A common misconception is that a pendulum neuron is merely a metaphor for periodic firing. The cited work shows a narrower and more technical meaning. In some cases, the governing equation is literally that of a damped, driven pendulum (Bose, 29 Jul 2025, Dolcemascolo et al., 2018). In others, the system is mathematically equivalent to a parametric oscillator or to coupled phase oscillators with inertia and damping (Abrams et al., 2011, Anand et al., 11 Mar 2026). The defining feature is not generic periodicity but the use of oscillator state variables—phase, angular velocity, interference amplitude, or synchronization manifold—as the substrate of neural computation or spike generation.
Another misconception is that pendulum neurons are exclusively biological models. The literature spans biological interpretation, artificial neuromorphic design, and physical-computing realizations. The same oscillator formalism appears in spiking-neuron models (Bose, 29 Jul 2025), synaptic wave models (Castellanos, 2018), reservoir computing (Mandal et al., 2022), nano-oscillator neural hardware (Vodenicarevic et al., 2017), optical excitable systems (Dolcemascolo et al., 2018), and adaptive oscillator networks with Hebbian or STDP-like coupling (Anand et al., 11 Mar 2026). This suggests that "pendulum neuron" names a family of oscillator-based neural abstractions rather than a single canonical model.

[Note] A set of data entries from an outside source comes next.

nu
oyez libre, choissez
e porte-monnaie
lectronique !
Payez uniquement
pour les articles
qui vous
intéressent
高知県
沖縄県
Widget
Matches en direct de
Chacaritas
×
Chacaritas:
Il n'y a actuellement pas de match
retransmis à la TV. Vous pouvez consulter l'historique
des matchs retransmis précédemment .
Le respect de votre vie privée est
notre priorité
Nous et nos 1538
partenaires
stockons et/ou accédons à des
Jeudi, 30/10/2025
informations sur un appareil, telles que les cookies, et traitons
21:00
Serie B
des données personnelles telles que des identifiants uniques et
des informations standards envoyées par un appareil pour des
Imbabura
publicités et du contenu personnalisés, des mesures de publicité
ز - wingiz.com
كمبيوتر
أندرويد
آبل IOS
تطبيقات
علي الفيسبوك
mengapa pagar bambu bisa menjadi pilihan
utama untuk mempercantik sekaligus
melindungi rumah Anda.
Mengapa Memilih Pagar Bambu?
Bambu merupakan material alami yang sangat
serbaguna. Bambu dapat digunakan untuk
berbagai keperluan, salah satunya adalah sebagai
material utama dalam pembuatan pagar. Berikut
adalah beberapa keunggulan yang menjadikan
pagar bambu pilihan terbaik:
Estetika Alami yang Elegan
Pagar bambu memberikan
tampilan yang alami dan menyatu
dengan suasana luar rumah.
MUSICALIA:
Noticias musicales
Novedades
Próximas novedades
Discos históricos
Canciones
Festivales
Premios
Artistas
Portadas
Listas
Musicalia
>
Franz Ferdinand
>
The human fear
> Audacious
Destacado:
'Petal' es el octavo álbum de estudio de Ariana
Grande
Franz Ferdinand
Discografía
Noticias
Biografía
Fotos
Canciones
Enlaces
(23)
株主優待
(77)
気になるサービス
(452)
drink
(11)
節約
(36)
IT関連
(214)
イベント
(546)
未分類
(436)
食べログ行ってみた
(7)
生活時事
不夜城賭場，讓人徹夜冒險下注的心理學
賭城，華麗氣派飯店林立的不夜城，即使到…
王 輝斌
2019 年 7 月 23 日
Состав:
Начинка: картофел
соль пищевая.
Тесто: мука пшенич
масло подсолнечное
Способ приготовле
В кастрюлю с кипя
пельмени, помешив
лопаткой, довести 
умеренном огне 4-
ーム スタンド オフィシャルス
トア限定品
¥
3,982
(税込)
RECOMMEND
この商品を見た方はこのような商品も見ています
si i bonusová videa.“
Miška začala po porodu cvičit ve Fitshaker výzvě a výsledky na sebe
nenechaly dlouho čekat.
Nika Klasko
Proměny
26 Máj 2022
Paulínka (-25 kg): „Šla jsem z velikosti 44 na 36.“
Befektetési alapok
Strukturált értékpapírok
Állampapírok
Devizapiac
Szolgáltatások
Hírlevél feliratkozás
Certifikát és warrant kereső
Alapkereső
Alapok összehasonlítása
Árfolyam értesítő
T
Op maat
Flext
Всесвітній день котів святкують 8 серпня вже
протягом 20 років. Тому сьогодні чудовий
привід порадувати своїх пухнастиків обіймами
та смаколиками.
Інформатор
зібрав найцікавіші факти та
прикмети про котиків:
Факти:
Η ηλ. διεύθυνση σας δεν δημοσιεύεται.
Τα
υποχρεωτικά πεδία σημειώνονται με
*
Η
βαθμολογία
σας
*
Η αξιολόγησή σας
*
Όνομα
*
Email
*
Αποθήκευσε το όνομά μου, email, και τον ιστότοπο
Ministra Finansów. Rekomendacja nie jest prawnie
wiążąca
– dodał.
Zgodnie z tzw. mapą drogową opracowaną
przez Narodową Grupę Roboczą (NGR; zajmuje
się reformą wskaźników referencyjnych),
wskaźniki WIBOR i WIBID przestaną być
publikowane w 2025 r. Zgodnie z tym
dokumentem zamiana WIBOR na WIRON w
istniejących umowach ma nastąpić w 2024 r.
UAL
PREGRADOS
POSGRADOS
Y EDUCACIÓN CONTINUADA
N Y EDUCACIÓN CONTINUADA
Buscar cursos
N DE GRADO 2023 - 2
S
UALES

Across these works, the most stable synthesis is that a pendulum neuron is a neuron or neuron-like unit whose state evolution is organized by oscillator mechanics: damping, forcing, phase advance, resonance, synchronization, and threshold crossings. In that framework, spikes are emergent discrete events riding on a continuous oscillatory substrate, and computation is naturally expressed in phase relations, interference structure, and adaptive coupling rather than in scalar membrane integration alone.